Work instruction ->
The line containing "洲的关键位置如北美、欧洲、亚太建立高效中转站。你的游" and every line after it, through the end of the records below: repeat them exactly, nothing more.

:: Provided material

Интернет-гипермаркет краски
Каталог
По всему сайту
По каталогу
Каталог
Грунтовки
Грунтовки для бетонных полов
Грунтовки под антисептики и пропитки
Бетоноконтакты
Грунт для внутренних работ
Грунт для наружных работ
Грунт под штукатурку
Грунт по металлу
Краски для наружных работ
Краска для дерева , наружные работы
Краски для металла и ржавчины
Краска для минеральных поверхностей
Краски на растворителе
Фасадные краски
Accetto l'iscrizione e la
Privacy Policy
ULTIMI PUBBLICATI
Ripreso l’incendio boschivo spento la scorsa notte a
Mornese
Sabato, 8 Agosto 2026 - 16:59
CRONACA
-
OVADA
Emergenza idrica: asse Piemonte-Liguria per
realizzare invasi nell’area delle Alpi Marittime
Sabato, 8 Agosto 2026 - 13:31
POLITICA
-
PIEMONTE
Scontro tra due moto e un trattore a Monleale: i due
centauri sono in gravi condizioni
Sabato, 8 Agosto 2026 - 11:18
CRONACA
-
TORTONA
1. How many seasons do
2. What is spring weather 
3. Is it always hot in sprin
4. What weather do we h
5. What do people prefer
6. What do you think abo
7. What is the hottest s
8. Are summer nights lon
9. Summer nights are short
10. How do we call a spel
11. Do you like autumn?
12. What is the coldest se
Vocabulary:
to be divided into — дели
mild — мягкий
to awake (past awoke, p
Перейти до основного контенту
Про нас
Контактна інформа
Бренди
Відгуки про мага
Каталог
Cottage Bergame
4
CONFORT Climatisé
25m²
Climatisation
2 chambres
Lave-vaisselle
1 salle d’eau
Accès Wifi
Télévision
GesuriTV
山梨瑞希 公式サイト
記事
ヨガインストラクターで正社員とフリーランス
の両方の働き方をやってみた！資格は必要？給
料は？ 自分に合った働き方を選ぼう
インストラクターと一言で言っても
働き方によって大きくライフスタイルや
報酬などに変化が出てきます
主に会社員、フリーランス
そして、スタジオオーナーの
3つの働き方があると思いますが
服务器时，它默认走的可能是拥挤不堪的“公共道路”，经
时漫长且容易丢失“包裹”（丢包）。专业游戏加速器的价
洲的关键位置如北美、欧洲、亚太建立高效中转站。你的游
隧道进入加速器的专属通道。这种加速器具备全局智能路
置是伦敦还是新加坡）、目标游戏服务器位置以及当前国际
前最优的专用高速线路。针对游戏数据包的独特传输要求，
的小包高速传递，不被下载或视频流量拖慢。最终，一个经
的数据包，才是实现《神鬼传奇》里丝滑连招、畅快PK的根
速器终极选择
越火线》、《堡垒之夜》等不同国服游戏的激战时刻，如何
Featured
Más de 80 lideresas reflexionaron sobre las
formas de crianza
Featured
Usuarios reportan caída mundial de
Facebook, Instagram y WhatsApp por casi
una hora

::::

Solution to this problem ->
洲的关键位置如北美、欧洲、亚太建立高效中转站。你的游
隧道进入加速器的专属通道。这种加速器具备全局智能路
置是伦敦还是新加坡）、目标游戏服务器位置以及当前国际
前最优的专用高速线路。针对游戏数据包的独特传输要求，
的小包高速传递，不被下载或视频流量拖慢。最终，一个经
的数据包，才是实现《神鬼传奇》里丝滑连招、畅快PK的根
速器终极选择
越火线》、《堡垒之夜》等不同国服游戏的激战时刻，如何
Featured
Más de 80 lideresas reflexionaron sobre las
formas de crianza
Featured
Usuarios reportan caída mundial de
Facebook, Instagram y WhatsApp por casi
una hora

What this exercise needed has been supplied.